The Reid Technique has influenced nearly every aspect of modern police interrogations. Illustration by Leo Espinosa for The New Yorker.


Becoming a Warrior: The Ramayana and Kalki Connection


If you stay within this circle you’ll be safe.

If you leave the circle, nothing will ever be the same.

Young girls have a long literary heritage cast as damsels and victims. Fairy tale culture primes young girls to aspire to be the untouchable princess in the tower, waiting for the prince to rescue them from monsters, evil hags, and the presumable boredom that comes with being locked up in a castle for years. But as Girl 2 says, she hates waiting, and Aditi Kapil subverts the damsel-in-distress trope when bad-ass avatar of Vishnu Kalki rises out of the football field to vanquish adolescent evil in the guise of a high-school girl.

Both Girl 1 and 2 chafe at the powerlessness of being unpopular and mired in the high school hate machine. Kalki answers the girls’ need, tempting them with empowerment, and offering each the chance to take control of her identity and sexuality and become a warrior.

Prince Rama, one of the most popular Hindu icons and widely considered to be the ideal man.

Prince Rama, hero of the Ramayana and one of the most popular Hindu icons.

Kalki knows a thing or two about being a warrior – the beloved Prince Rama, like Kalki, is also an avatar of Vishnu and a powerful fighter. Both he and Kalki are incarnations of the same god, and Kalki even shares a memory with the girls about her time as Rama:

…The worst is when I’m human. I don’t like being human. Why do there have to be so many mistakes? I was a prince once. To be loved so much for doing so little. For being so flawed. It hurts.
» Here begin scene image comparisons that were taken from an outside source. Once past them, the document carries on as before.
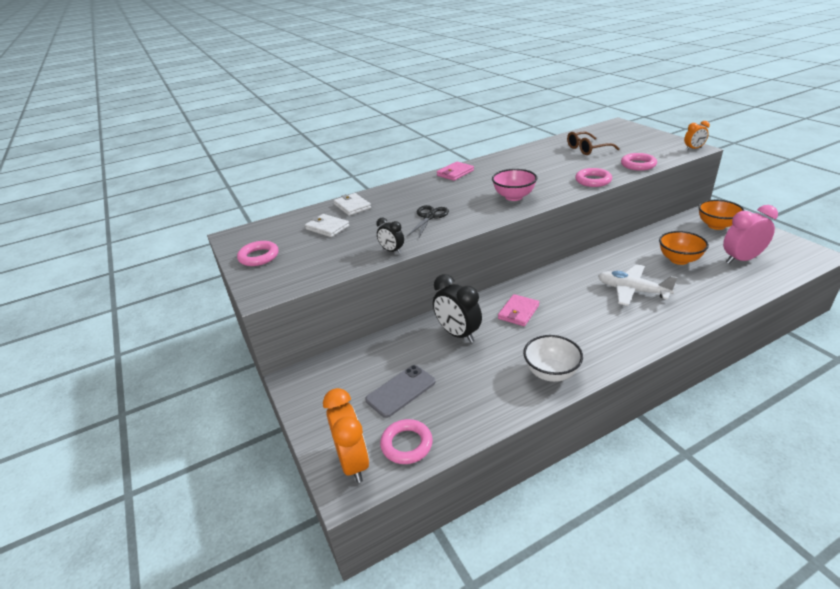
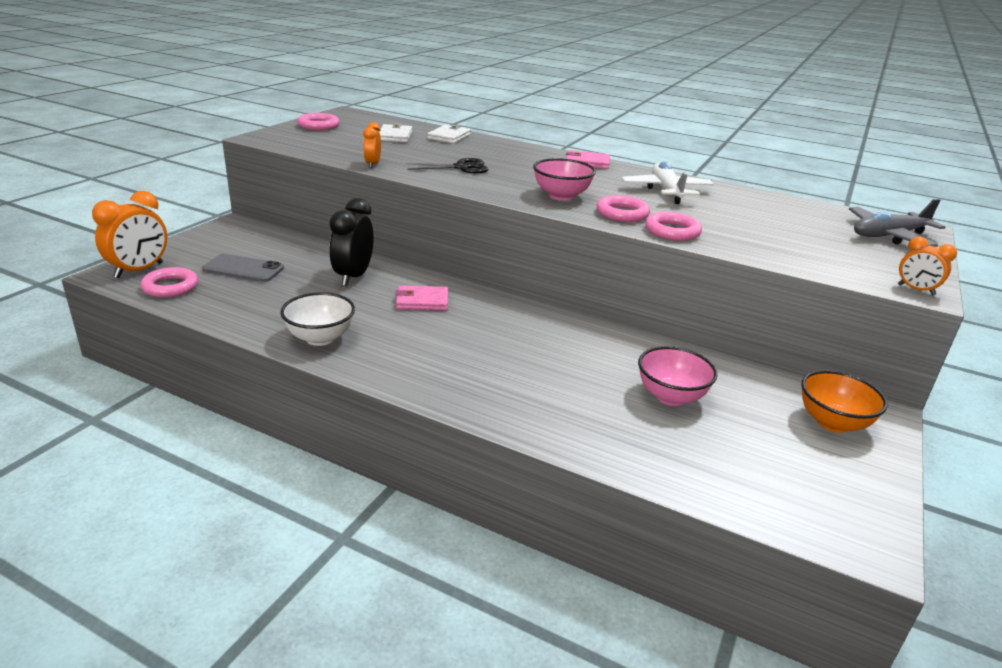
camera: 50 degrees right, 5 degrees down
(392, 251) = (372, 164): black clock -> orange clock
(587, 149) = (778, 218): brown glasses -> none
(624, 133) = (889, 236): none -> grey plane
(632, 291) = (542, 368): white plane -> white plane (666, 191)
(638, 165) = (775, 254): pink ring -> pink ring (622, 214)
(679, 260) = (671, 396): orange bowl -> pink bowl
(741, 259) = (742, 456): pink clock -> none

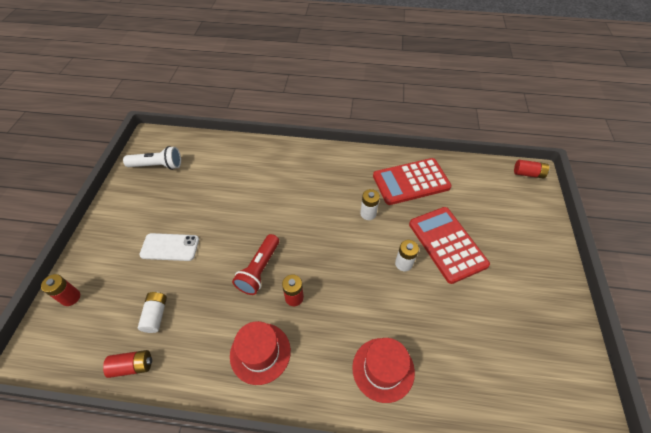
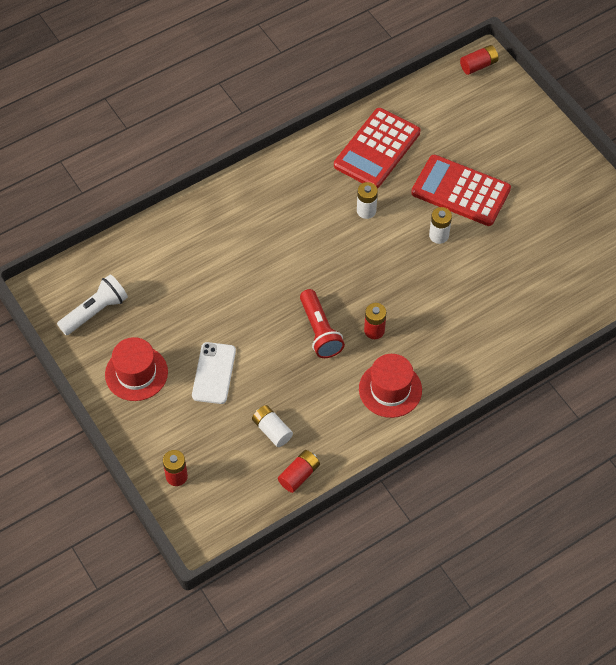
camera: 40 degrees left, 5 degrees up
(170, 247) = (214, 373): white phone -> white phone turned 45 degrees counterclockwise
(383, 369) = (494, 329): red hat -> red hat (136, 373)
The story of Prince Rama, as well as his lover Sita, is detailed in the Ramayana, one of the great epics of Hindu literature. In Brahman/i, B gives us a tongue-in-cheek version of the tale:

Bullet-point recap of the Ramayana:

Horrible ten-headed demon tries to take over the world!
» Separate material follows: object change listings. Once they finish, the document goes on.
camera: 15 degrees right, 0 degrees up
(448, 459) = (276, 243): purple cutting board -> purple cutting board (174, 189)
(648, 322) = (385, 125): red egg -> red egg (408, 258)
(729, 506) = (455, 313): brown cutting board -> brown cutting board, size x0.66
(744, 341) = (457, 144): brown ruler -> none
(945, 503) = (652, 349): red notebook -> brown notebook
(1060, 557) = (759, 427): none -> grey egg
Vishnu sends avatar in form of super-noble Prince Rama to save world!

Romantic comedy side-plot: Rama and Sita fall in love and get hitched, woohoo!
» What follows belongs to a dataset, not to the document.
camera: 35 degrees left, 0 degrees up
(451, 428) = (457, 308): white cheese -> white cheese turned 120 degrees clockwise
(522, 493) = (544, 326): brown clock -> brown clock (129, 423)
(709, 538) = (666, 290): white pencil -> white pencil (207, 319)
Oh no, Rama is banished due to horrible conniving second wife of clueless Dad!

Rama and Sita go to live in the forest … sudden segue into action flick: Sita is kidnapped by demon! Rama and side-kicks kick Demon ass, and Sita is rescued, woohoo! They return to Ayodhya as heroes!

I mean this story is like epic summer blockbuster awesome, I’m loving this shit!

Between Rama’s banishment and the action adventure that follows, Lakshman (his brother and side-kick) tries to keep Sita safe while he and Rama are hunting by drawing a circle around her that will prevent her from being harmed. The disguised demon tricks her out of the circle and holds her hostage in his lair. Rama rescues her but is not convinced that Sita has been faithful, so she is commanded to walk through a circle of fire to confirm her innocence. She does so, and remains untouched by the fire, proving herself so pure that not even a single flower petal in her hair was wilted by the heat of the flames. All’s well that ends well.

Rama and Sita

Rama and Sita

Aspects of this section of the Ramayana show up when Kalki corners Girl 2 in the library. In the sunny bower of books, she offers Girl 2 peacefulness and safety – a chance to stay in the circle and remain protected by a prince’s arrow as beasts lurk outside in the schoolyard. However, Girl 2 decides to step outside of the circle, choosing to take action rather than live a passive existence.

Girl 1 embodies another aspect of the Sita story – the trial by fire. Girl 1’s circle of fire takes the form of a mortifying incident in the schoolyard, as she’s surrounded by a ring of classmates pointing and laughing at her. This moment of humiliation purifies her, and is a test that serves as an important rite of passage.


Sita in the circle of fire

In the play’s final moments, the girls stand united and powerful, now fully capable of saving themselves, while Kalki goes off to slay other demons. Kapil has created a contemporary Ramayana where girls can kick butt and vanquish evil without needing a male hero to rescue them at the end of the day.

PS: Another aspect of the Ramayana also connects with Brahman/i: when Rama and Sita returned home, they found the hijras waiting for them in the grove at the edge of the forest – they had waited fourteen years for the prince to return!